Saúde
A transição entre o verão e o outono em Salvador tem revelado um problema que vai além da estética e já preocupa especialistas: o aumento expressivo de casos de manchas na pele, especialmente entre pessoas negras. Conhecido por dermatologistas como uma espécie de “epidemia das manchas”, o fenômeno envolve condições como melasma, hiperpigmentação pós-inflamatória e foliculite.
O cenário ganha ainda mais relevância na capital baiana, onde, segundo dados do IBGE, mais de 80% da população se autodeclara preta ou parda. Esse grupo é justamente o mais vulnerável a esse tipo de alteração cutânea, devido à maior atividade dos melanócitos — células responsáveis pela pigmentação da pele.
Calor, luz e radiação seguem ativos mesmo sem sol forte
Mesmo com a redução aparente da intensidade do sol, especialistas alertam que a radiação continua atuando de forma silenciosa. A combinação de calor, luz visível e radiação UVA mantém o estímulo à produção de melanina, favorecendo o surgimento e agravamento das manchas.
Para a médica Danìelà Hermes, que atua há mais de 20 anos com foco em peles negras e mestiças, o problema está diretamente ligado à falsa sensação de segurança. “Muita gente relaxa nos cuidados com a pele nessa época do ano, acreditando que o risco diminui. Mas o mormaço continua e a pele segue sendo estimulada a produzir pigmento”, explica.
Manchas podem esconder doenças mais graves
Além do impacto estético, o avanço das manchas pode esconder problemas mais sérios. Dados da Secretaria de Saúde da Bahia apontam que o diagnóstico tardio de doenças de pele ainda é um desafio, especialmente na população negra.
Isso porque alterações na pigmentação podem dificultar a identificação de lesões suspeitas. Em alguns casos, sinais aparentemente comuns podem evoluir sem o devido acompanhamento médico.
O que observar na pele e quando buscar ajuda
Especialistas recomendam atenção a mudanças no formato, na cor e no tamanho das manchas. Sintomas como coceira, sangramento ou crescimento progressivo também são sinais de alerta.
Outro ponto importante é que, em pessoas negras, o câncer de pele pode surgir em áreas menos expostas ao sol, como palmas das mãos, plantas dos pés e unhas — o que torna o acompanhamento ainda mais essencial.
Pele negra não é imune aos danos solares
Ainda persiste o mito de que a pele negra não sofre com os efeitos do sol. Embora a melanina ofereça uma proteção natural maior, ela não impede danos.
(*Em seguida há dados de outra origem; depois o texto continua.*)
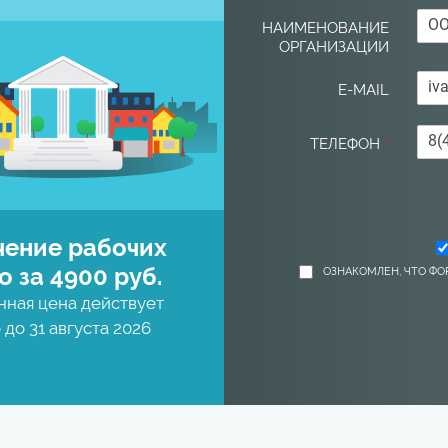
НАИМЕНОВАНИЕ
ОРГАНИЗАЦИИ
E-MAIL
ТЕЛЕФОН
*
чение рабочих
о за 4900 руб.
ОЗНАКОМЛЕН, ЧТО ФО
нная цена действует
 до 31 августа 2026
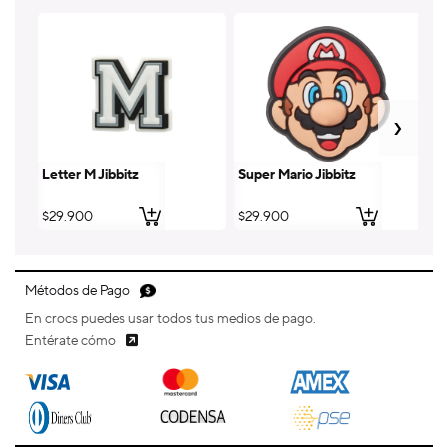
Letter M Jibbitz
Super Mario Jibbitz
Le
Precio
$29.900
Precio
$29.900
Pr
$
habitual
habitual
ha
Métodos de Pago
En crocs puedes usar todos tus medios de pago.
Entérate cómo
Na prática, a maior reatividade da pele pode provocar o efeito contrário: qualquer estímulo — como calor, inflamações ou atrito — pode desencadear uma produção excessiva de pigmento, agravando manchas já existentes.
Prevenção exige rotina e não apenas cuidado pontual
Dados da Sociedade Brasileira de Dermatologia indicam que o melasma afeta uma parcela significativa da população, com maior intensidade em pessoas de fototipos mais altos, comuns na Bahia.
A recomendação é manter o uso contínuo de protetor solar, preferencialmente com cor, além de investir em antioxidantes. Homens também devem redobrar a atenção, principalmente por conta da foliculite, que pode deixar marcas persistentes na pele.
Tecnologia avança, mas diagnóstico ainda é chave
Procedimentos estéticos evoluíram e hoje oferecem opções mais seguras para peles negras, como peelings superficiais, microagulhamento e lasers específicos, que reduzem o risco de efeito rebote.
Ainda assim, especialistas reforçam que nenhum tratamento substitui o diagnóstico precoce e o acompanhamento profissional adequado.
Para Danìelà Hermes, o maior desafio continua sendo a conscientização. “O cuidado com a pele precisa ser contínuo. Não é estética, é saúde”, afirma.